At the ASPS meeting in Chicago in September, I attended a panel session titled “The Iraq Experience: The Plastic Surgery Contrib-ution to Modern War Injuries.” Now, we don’t discuss politics in this magazine, so I won’t get involved with whether or not these injuries should have happened in the first place. But I do have some reflections on how they are being handled.

The panel consisted of six physicians and one nurse. Most of them were or had been on active duty in Iraq; some had left their practices to volunteer for duty, and not necessarily as plastic surgeons. In this war, reconstructive surgery isn’t done in the field, or even in the same country. The injured troops are stabilized well enough to be transported; they are then flown to Germany for reconstructive surgery.

This means that the plastic surgeons in the field are doing general surgery. You remember the televison series M*A*S*H, don’t you? I suspect that the real-life version is much more difficult.

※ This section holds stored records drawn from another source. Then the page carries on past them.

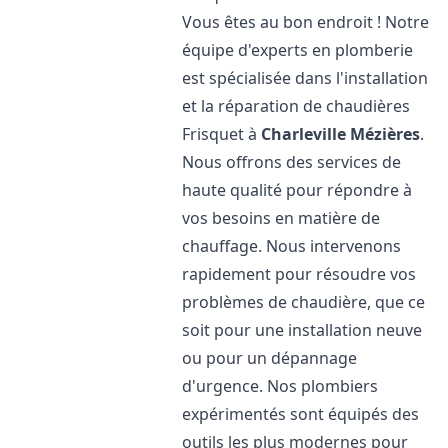
Vous êtes au bon endroit ! Notre
équipe d'experts en plomberie
est spécialisée dans l'installation
et la réparation de chaudières
Frisquet à
Charleville Mézières
.
Nous offrons des services de
haute qualité pour répondre à
vos besoins en matière de
chauffage. Nous intervenons
rapidement pour résoudre vos
problèmes de chaudière, que ce
soit pour une installation neuve
ou pour un dépannage
d'urgence. Nos plombiers
expérimentés sont équipés des
outils les plus modernes pour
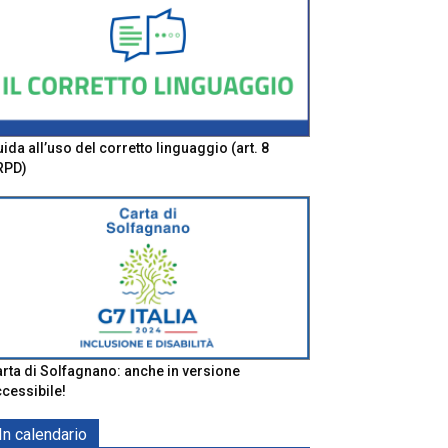
ida all’uso del corretto linguaggio (art. 8
RPD)
rta di Solfagnano: anche in versione
cessibile!
In calendario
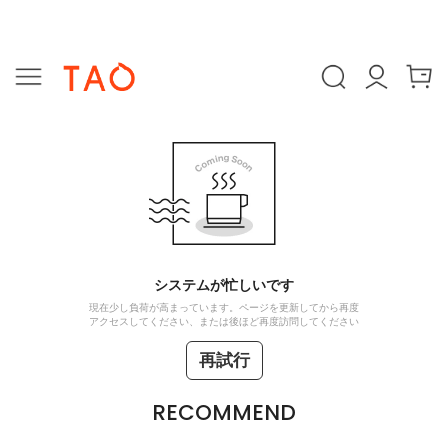
システムが忙しいです
現在少し負荷が高まっています。ページを更新してから再度
アクセスしてください、または後ほど再度訪問してください
再試行
RECOMMEND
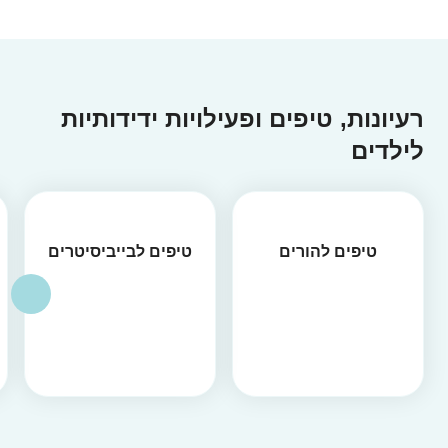
רעיונות, טיפים ופעילויות ידידותיות
לילדים
טיפים להורים
טיפים לבייביסיטרים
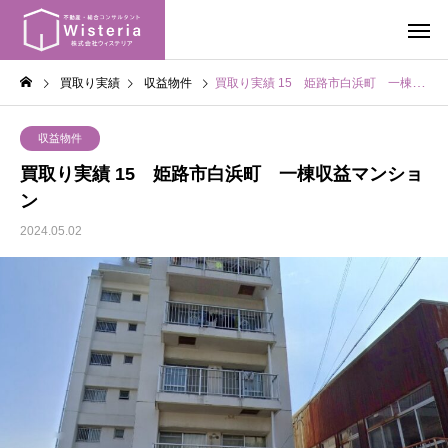
買取り実績
収益物件
買取り実績 15 姫路市白浜町 一棟収益マンション
収益物件
買取り実績 15 姫路市白浜町 一棟収益マンショ
ン
2024.05.02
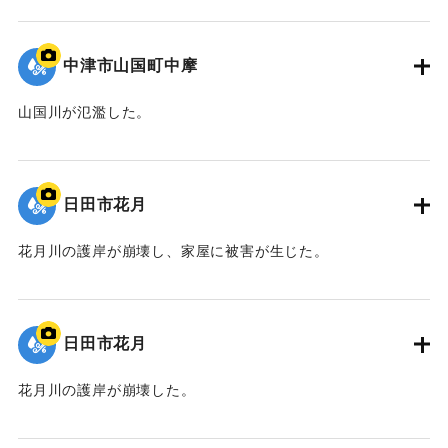
｜固有コード:
09922039
中津市山国町中摩
山国川が氾濫した。
｜固有コード:
09922038
日田市花月
花月川の護岸が崩壊し、家屋に被害が生じた。
｜固有コード:
09922037
日田市花月
花月川の護岸が崩壊した。
｜固有コード:
09922036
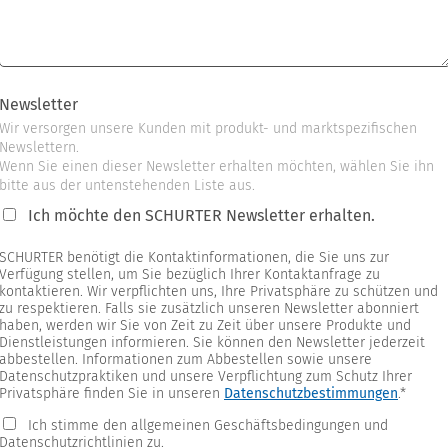
Newsletter
Wir versorgen unsere Kunden mit produkt- und marktspezifischen
Newslettern.
Wenn Sie einen dieser Newsletter erhalten möchten, wählen Sie ihn
bitte aus der untenstehenden Liste aus.
Ich möchte den SCHURTER Newsletter erhalten.
SCHURTER benötigt die Kontaktinformationen, die Sie uns zur
Verfügung stellen, um Sie bezüglich Ihrer Kontaktanfrage zu
kontaktieren. Wir verpflichten uns, Ihre Privatsphäre zu schützen und
zu respektieren. Falls sie zusätzlich unseren Newsletter abonniert
haben, werden wir Sie von Zeit zu Zeit über unsere Produkte und
Dienstleistungen informieren. Sie können den Newsletter jederzeit
abbestellen. Informationen zum Abbestellen sowie unsere
Datenschutzpraktiken und unsere Verpflichtung zum Schutz Ihrer
Privatsphäre finden Sie in unseren
Datenschutzbestimmungen
.
*
Ich stimme den allgemeinen Geschäftsbedingungen und
Datenschutzrichtlinien zu.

The moderator, Wyndell H. Merritt, MD, FACS, of Richmond, Va, compared the current experience in Iraq with that of Vietnam (where he served). In Vietnam, a major source of casualties was small-weapons fire. These types of injuries were very often lethal, but when they weren’t, the wounds generally didn’t require a great deal of reconstructive surgery, if any. To be sure, plenty of devastating injuries also resulted from land mines and napalm.

Iraq is different. The advent of terrorism and modern detonation devices has made the devastating injury in­creasingly common. In addition, body armor has been developed so well that the majority of injuries from explosives are to the extremities, which can require considerable reconstruction.

Why isn’t this surgery done right there in Iraq? It’s more econo­mical—and a lot safer—to transport the injured troops to a single, established facility where a large range of services are available than to build one or more large, vulnerable field hospitals. After surgery and recovery in Germany, the decision is made whether to send the wounded individual home or back to active duty. Yes, that’s right—the military nowadays consists of volunteers, so the primary objective is to return as many of the wounded as possible to active duty.

Actually, some reconstructive surgery is performed by military physicians in Iraq. Remember that the number of Iraqi military and civilian casualties is far greater than those of Americans and other foreign combatants. The surgeons stationed there do as much as they can to help injured Iraqis, who would otherwise not receive surgery.

It was very clear that the panel members considered their work in Iraq to be very important—to themselves as well as to the troops and the civilians. Not too many people attended this session, but those who did come gave the speakers a standing ovation. I hope the panelists took some comfort in that. My guess is that many of them are back in Iraq or Germany now, patching together more wounded soldiers, Marines, and civilians.

If you have any colleagues or classmates over there doing this thankless but noble job, you might want to drop them a line.